People who identify as highly intelligent vs highly creative will have a different process learning to feel into the emotional body. The thinking brain will want the process to move quickly with immediate answers. It takes patience to slow the process down and allow the feeling/creative brain a chance to speak up. It can be like 3 people in a conversation and two of them are rapid talkers and the third one is just trying to get a word in edgewise. The conscious mind asks “What am I supposed to do?” The thinking brain jumps right in with a run on story, an old pattern or a diversion. All the while, the feeling body and creative brain are waiting patiently to talk.
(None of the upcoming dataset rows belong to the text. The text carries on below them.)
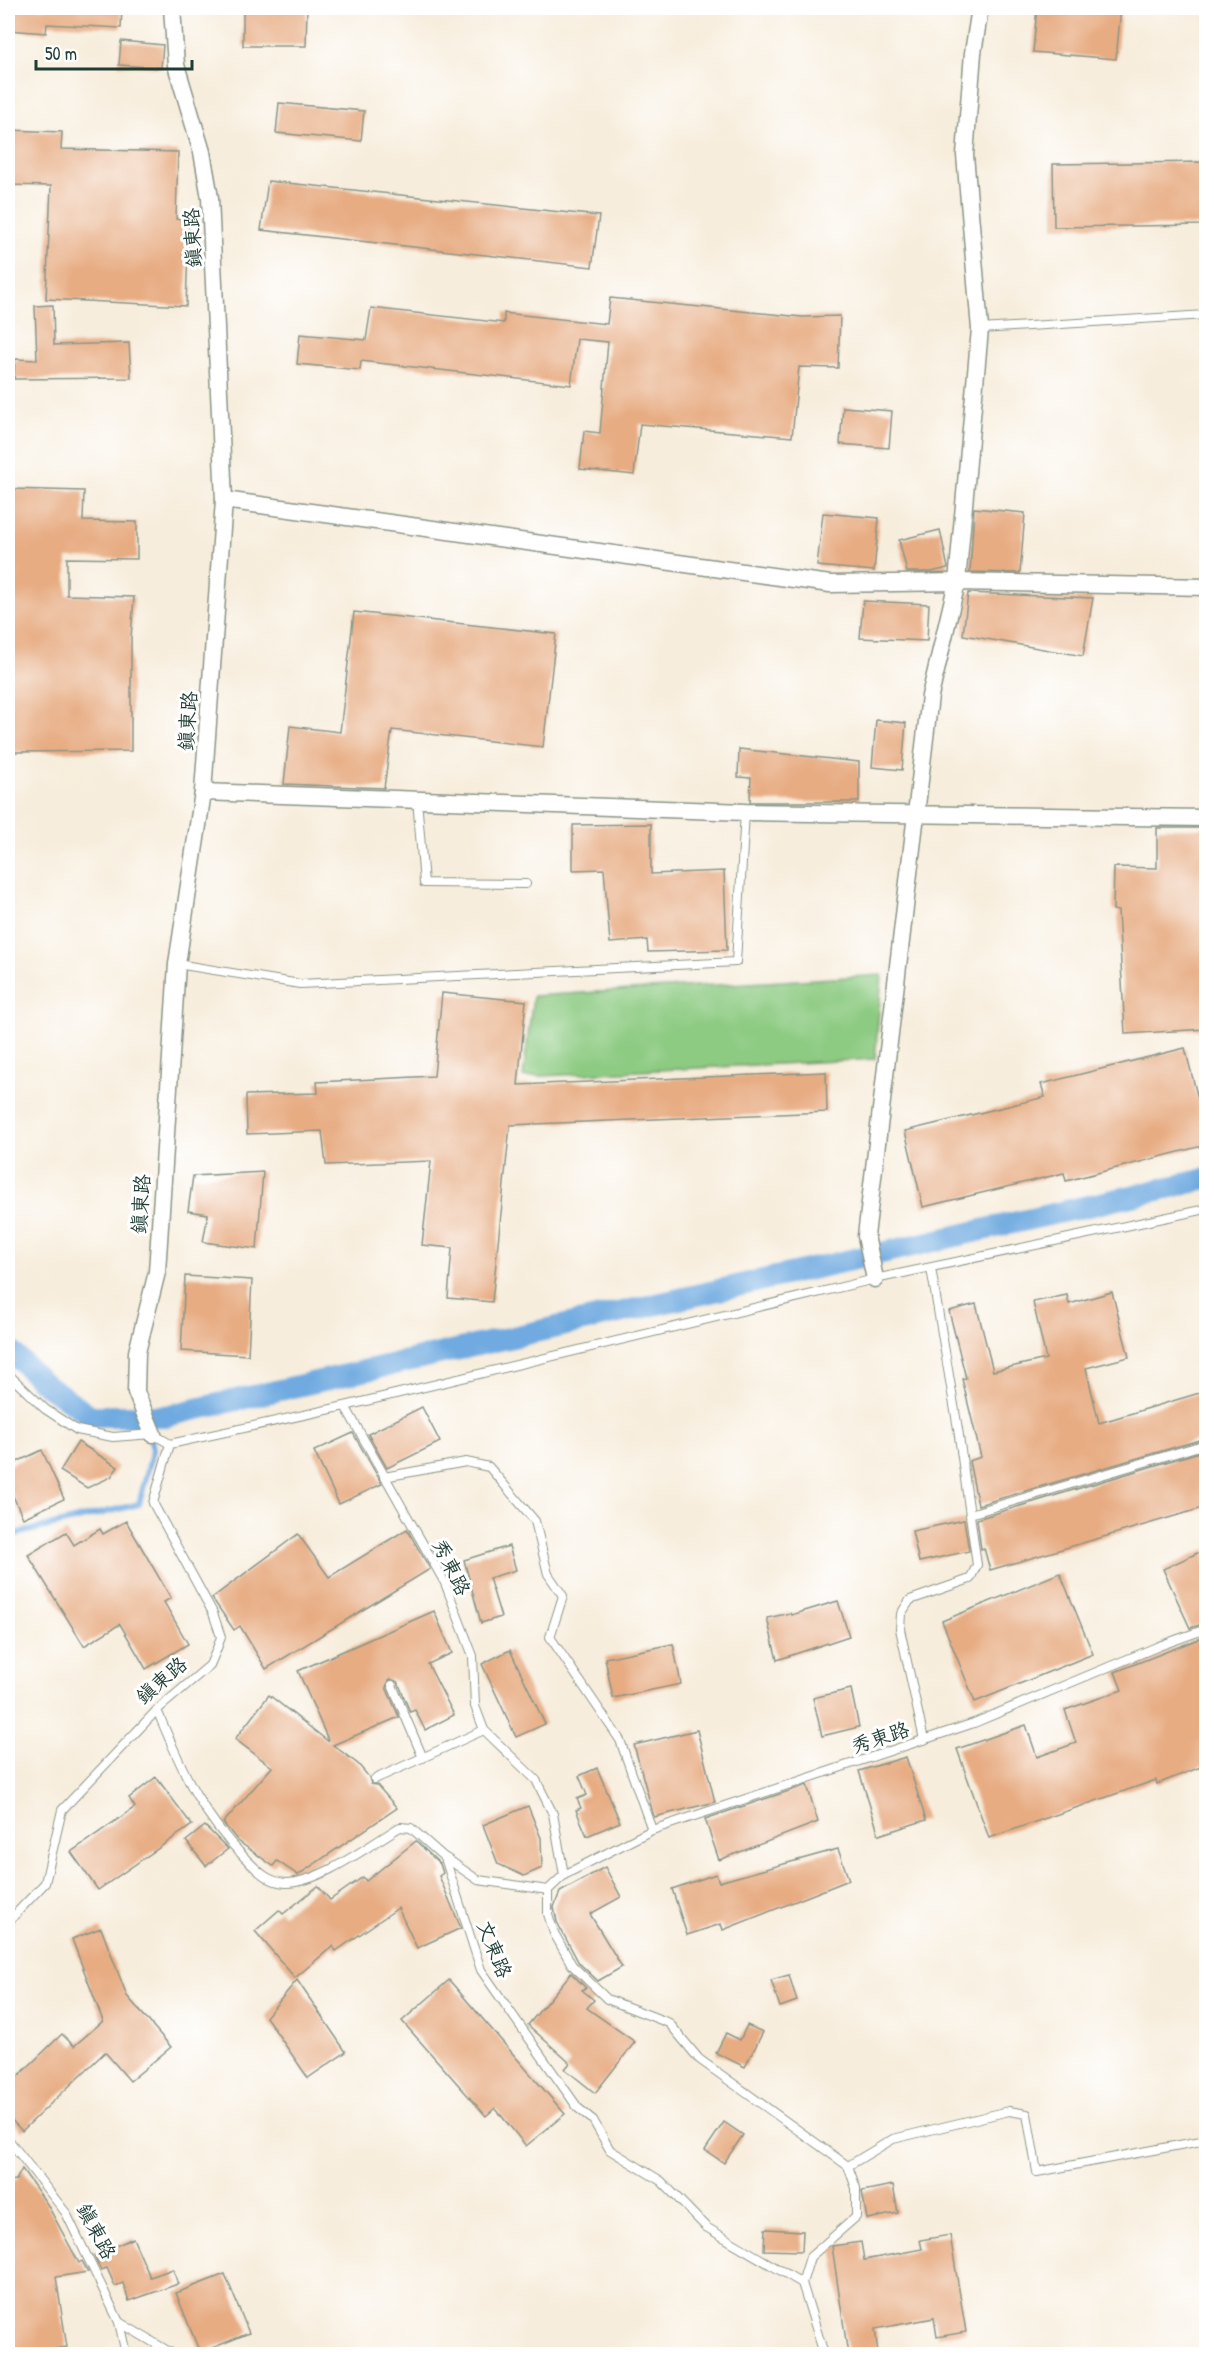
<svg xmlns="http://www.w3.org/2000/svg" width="1214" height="2362" font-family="'Patrick Hand','LXGW WenKai TC',sans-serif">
<rect width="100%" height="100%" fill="#fff"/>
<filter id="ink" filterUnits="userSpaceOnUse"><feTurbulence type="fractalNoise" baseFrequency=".0167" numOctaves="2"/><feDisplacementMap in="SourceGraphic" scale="12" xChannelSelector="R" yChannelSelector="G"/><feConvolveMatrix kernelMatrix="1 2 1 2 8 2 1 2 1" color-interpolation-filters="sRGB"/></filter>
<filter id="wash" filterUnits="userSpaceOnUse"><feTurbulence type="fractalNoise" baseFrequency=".008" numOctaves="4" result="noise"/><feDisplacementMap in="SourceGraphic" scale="24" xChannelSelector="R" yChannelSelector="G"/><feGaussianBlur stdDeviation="1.35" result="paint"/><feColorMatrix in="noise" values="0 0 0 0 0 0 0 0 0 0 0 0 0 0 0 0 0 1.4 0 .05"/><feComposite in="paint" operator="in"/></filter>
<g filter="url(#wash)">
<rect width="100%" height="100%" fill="#f7eddc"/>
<polygon fill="#8dcb82" stroke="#56845b" stroke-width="1.5" points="882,975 875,1059 523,1077 533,996"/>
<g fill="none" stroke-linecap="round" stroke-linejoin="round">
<polyline stroke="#70aae0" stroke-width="6" points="8,1536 139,1504 153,1450 150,1435"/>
<polyline stroke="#70aae0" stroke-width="22" points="8,1348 41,1381 91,1416 166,1416 1206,1179"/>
</g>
<g id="blocks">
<g fill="#e7ac82">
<polygon points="8,8 122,8 121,28 47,24 46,33 8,30"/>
<polygon points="243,8 307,8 306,46 243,46"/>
<polygon points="1037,8 1121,8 1116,59 1033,52"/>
<polygon points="121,41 163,45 161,68 119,65"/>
<polygon points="279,103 364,111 361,141 276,133"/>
<polygon points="8,130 62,132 61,149 178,152 176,219 189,220 186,306 46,299 51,186 8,185"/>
<polygon points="1206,162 1206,225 1054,227 1053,164"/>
<polygon points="268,181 599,216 592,267 261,230"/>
<polygon points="610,298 802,317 840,316 838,368 799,367 792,437 640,424 634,475 580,469 584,431 600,433 608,342 577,339 571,385 361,361 360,370 297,364 300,334 366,340 371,308 504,323 504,313 607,324"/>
<polygon points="53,305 54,345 129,343 131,378 14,379 15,359 37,360 35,306"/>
<polygon points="843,407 892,411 889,448 840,444"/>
<polygon points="8,489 84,491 83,521 137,522 137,559 67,558 67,595 134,597 131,638 131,751 9,752"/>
<polygon points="974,508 1025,513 1020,573 970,572"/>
<polygon points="823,513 879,518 874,571 817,566"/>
<polygon points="940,530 948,568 931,572 907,572 899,540"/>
<polygon points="968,593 1093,598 1083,656 963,635"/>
<polygon points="863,601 929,604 927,641 860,638"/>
<polygon points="354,612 556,634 543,747 392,730 384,788 284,784 290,726 340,732"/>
<polygon points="876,720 906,723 902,770 872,767"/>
<polygon points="739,749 859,762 859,802 750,802 751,778 738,777"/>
<polygon points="651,824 651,874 724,871 727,950 648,952 647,940 610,943 604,869 573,870 573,825"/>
<polygon points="1157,828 1205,828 1206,1029 1125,1034 1118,911 1113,910 1114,867 1157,868"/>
<polygon points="442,993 526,1001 518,1085 826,1072 827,1112 510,1125 492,1302 448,1298 452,1248 422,1245 431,1161 326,1165 322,1131 247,1134 246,1095 318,1093 317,1082 434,1076"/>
<polygon points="1185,1048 1206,1130 1206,1145 1066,1181 1064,1173 923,1207 905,1131 1045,1097 1041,1084"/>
<polygon points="263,1172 257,1249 203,1242 208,1214 188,1211 193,1176"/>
<polygon points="185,1276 252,1280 248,1355 181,1351"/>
<polygon points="1112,1292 1129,1357 1086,1368 1099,1423 1206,1391 1206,1438 978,1505 969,1461 981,1457 962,1379 966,1378 949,1311 976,1304 993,1371 1046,1359 1033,1302 1067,1295 1069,1304"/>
<polygon points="422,1407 440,1442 387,1468 368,1434"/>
<polygon points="353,1433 382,1484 339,1504 314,1451"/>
<polygon points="78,1442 118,1467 111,1477 87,1488 60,1471"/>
<polygon points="42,1450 64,1499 23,1518 8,1485 8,1466"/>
<polygon points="1206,1450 1206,1507 990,1570 984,1548 981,1549 977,1519"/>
<polygon points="964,1520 969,1551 919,1562 912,1531"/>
<polygon points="126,1521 171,1598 164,1602 188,1644 146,1669 120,1624 84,1646 28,1555 66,1532 74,1545 100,1529 103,1534"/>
<polygon points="407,1529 430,1569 266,1669 240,1626 234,1630 212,1598 298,1534 329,1577"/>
<polygon points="509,1546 516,1570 489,1578 501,1617 481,1623 464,1560"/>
<polygon points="1206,1549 1206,1623 1190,1628 1163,1569"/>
<polygon points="1060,1573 1093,1654 975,1702 942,1621"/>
<polygon points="838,1601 849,1636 777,1660 767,1618 790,1613 791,1615"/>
<polygon points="434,1611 452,1653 428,1664 454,1715 425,1730 415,1710 410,1712 398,1682 390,1679 386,1687 399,1717 333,1745 358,1764 369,1777 371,1784 377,1785 397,1808 298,1875 277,1861 273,1866 238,1841 223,1823 272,1767 235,1739 269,1695 329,1742 298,1671"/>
<polygon points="1206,1636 1206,1765 1157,1784 1156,1780 989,1838 957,1749 1026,1725 1037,1757 1076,1743 1065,1710 1122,1690 1115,1672"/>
<polygon points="673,1644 681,1684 613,1698 605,1658"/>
<polygon points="510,1650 545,1724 516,1737 482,1664"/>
<polygon points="851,1689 859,1727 822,1736 813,1698"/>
<polygon points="697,1730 715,1802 654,1817 634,1745"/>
<polygon points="906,1757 926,1820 879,1835 859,1771"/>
<polygon points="597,1768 620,1822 587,1836 576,1810 581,1808 577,1799 587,1795 579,1776"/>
<polygon points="156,1777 192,1825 98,1890 71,1852 135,1807 129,1798"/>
<polygon points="807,1785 818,1822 719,1860 705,1819"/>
<polygon points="528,1806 541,1838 542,1868 524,1876 498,1864 483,1825"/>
<polygon points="205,1826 228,1849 206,1866 186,1841"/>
<polygon points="416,1841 440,1864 443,1873 439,1876 461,1928 417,1948 398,1908 336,1951 333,1946 295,1978 255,1931 279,1910 283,1914 318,1886 330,1900 363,1877 366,1881"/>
<polygon points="838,1849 849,1880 723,1930 721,1924 687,1935 672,1889 716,1874 719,1882"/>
<polygon points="605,1867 621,1897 590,1914 622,1967 598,1981 579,1963 557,1922 554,1907 560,1892"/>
<polygon points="101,1928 127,1996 171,2047 130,2081 105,2052 22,2131 8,2116 8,2086 62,2034 74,2046 103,2021 72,1939"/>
<polygon points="571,1973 586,1988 582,1990 594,2000 587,2008 635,2042 595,2093 565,2069 570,2063 528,2025"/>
<polygon points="789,1975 797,2001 780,2007 771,1980"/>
<polygon points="297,1980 346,2052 308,2078 266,2017"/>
<polygon points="449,1980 565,2114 526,2146 495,2108 486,2116 402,2021"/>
<polygon points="747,2025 763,2032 745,2067 716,2053 726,2033 740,2040"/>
<polygon points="724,2122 743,2135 724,2163 705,2150"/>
<polygon points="22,2169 47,2204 79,2263 82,2261 88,2272 56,2277 67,2347 28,2353 28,2351 8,2353 8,2181 16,2180"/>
<polygon points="893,2185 898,2213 867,2219 862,2191"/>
<polygon points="765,2229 803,2231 802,2251 764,2250"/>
<polygon points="950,2235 966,2332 937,2337 934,2318 875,2329 878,2353 848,2355 832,2246 861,2242 864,2260 922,2249 920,2240"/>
<polygon points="133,2238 150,2277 173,2269 178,2284 129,2301 123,2283 115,2286 107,2268 101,2270 94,2256"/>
<polygon points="225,2274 249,2333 200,2353 176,2293"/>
</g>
</g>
</g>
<g filter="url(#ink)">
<use href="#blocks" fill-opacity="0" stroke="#8b9588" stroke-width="1.5"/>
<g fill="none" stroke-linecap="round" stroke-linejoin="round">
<defs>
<g id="lane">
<polyline points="980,329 1206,315"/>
<polyline points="417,799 424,883 526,884"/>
<polyline points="177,964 300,984 736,962 745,812"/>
<polyline points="8,1374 45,1409 77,1430 113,1437 153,1434 170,1444 345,1406 875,1279 1206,1209"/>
<polyline points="345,1406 445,1583 473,1656 475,1706 484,1730 536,1780 553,1814 564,1875 548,1890 548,1914 554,1933 572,1965 607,1999 669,2023 699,2059 848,2166 856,2188 856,2217 810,2257 802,2283"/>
<polyline points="384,1477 466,1462 489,1467 535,1521 548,1574 563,1596 550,1637 620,1740 652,1830"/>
<polyline points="970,1514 1206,1444"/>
<polyline points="392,1685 423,1758"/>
<path d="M157,1710c25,59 41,101 88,148 12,12 22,24 41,25 34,0 85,-39 114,-56l11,1 34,30 36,112 97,138 15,12 17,30 51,31 45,46 96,56 22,71"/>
<polyline points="924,1740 900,1629 901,1614 910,1600 970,1579 977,1565 958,1429 931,1268"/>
<polyline points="375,1779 484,1730"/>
<polyline points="446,1858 478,1880 548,1890"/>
<polyline points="564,1875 652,1830 974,1723 1159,1646 1206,1629"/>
<polyline points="8,1922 45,1883 62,1810 157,1710 210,1665 216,1651 221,1637 213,1613 153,1503 170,1444"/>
<polyline points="8,2139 66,2213 119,2322 126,2354"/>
<polyline points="848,2166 893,2139 1009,2111 1027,2114 1037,2172 1206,2140"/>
<polyline points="119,2322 173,2354"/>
</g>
<g id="street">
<polyline points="224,500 830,584 957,582 1206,587"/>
<polyline points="203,792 745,812 1206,818"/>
<polyline points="875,1279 866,1236 930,696 957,582 980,329 965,155 973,53 980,8"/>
<polyline points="153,1434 136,1392 137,1352 157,1272 177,964 203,792 224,500 210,198 202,152 176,65 172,8"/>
</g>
</defs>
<use href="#lane" stroke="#8b9588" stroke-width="10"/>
<use href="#street" stroke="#8b9588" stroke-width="19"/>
<use href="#lane" stroke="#fff" stroke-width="8"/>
<use href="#street" stroke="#fff" stroke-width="16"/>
</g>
</g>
<g text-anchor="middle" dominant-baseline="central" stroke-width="6" stroke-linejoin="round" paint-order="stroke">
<g font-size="20" fill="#1f3d34" stroke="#fff">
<text transform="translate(192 238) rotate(-93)">鎮東路</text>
<text transform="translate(187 721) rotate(-86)">鎮東路</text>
<text transform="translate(140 1204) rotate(-86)">鎮東路</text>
<text transform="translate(452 1567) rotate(64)">秀東路</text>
<text transform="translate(161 1680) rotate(-41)">鎮東路</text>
<text transform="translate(880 1737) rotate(-18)">秀東路</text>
<text transform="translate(495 1949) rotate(68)">文東路</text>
<text transform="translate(97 2231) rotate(62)">鎮東路</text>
</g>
</g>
<rect width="1214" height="2362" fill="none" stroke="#fff" stroke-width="30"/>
<path d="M36 60v9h156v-9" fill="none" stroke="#1f3d34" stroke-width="3"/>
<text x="45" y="60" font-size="18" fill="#1f3d34" stroke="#ffffff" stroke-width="4.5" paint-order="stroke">50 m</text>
</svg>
This is the grace and the medicine and the power of awareness. Feelings in a balanced state have a natural expiration. They will dissipate. When you use awareness to feel into the feeling and hear what it has to express, the feeling will move. After reading an email, you may reply and then you delete the email. If you are not reading your feeling emails, then they start to pile up. If you’re not reading your feelings, they have a way of getting louder and louder, trying to get your attention. If you try to resist or avoid, the feelings turn sideways and twisted trying find their way to open air.


The heart is the primary organ of perception. Using it allows you to quicken the path to healing solutions. The heart can see further ahead. It has a different vantage point and can cut through chatter, static and bullshit.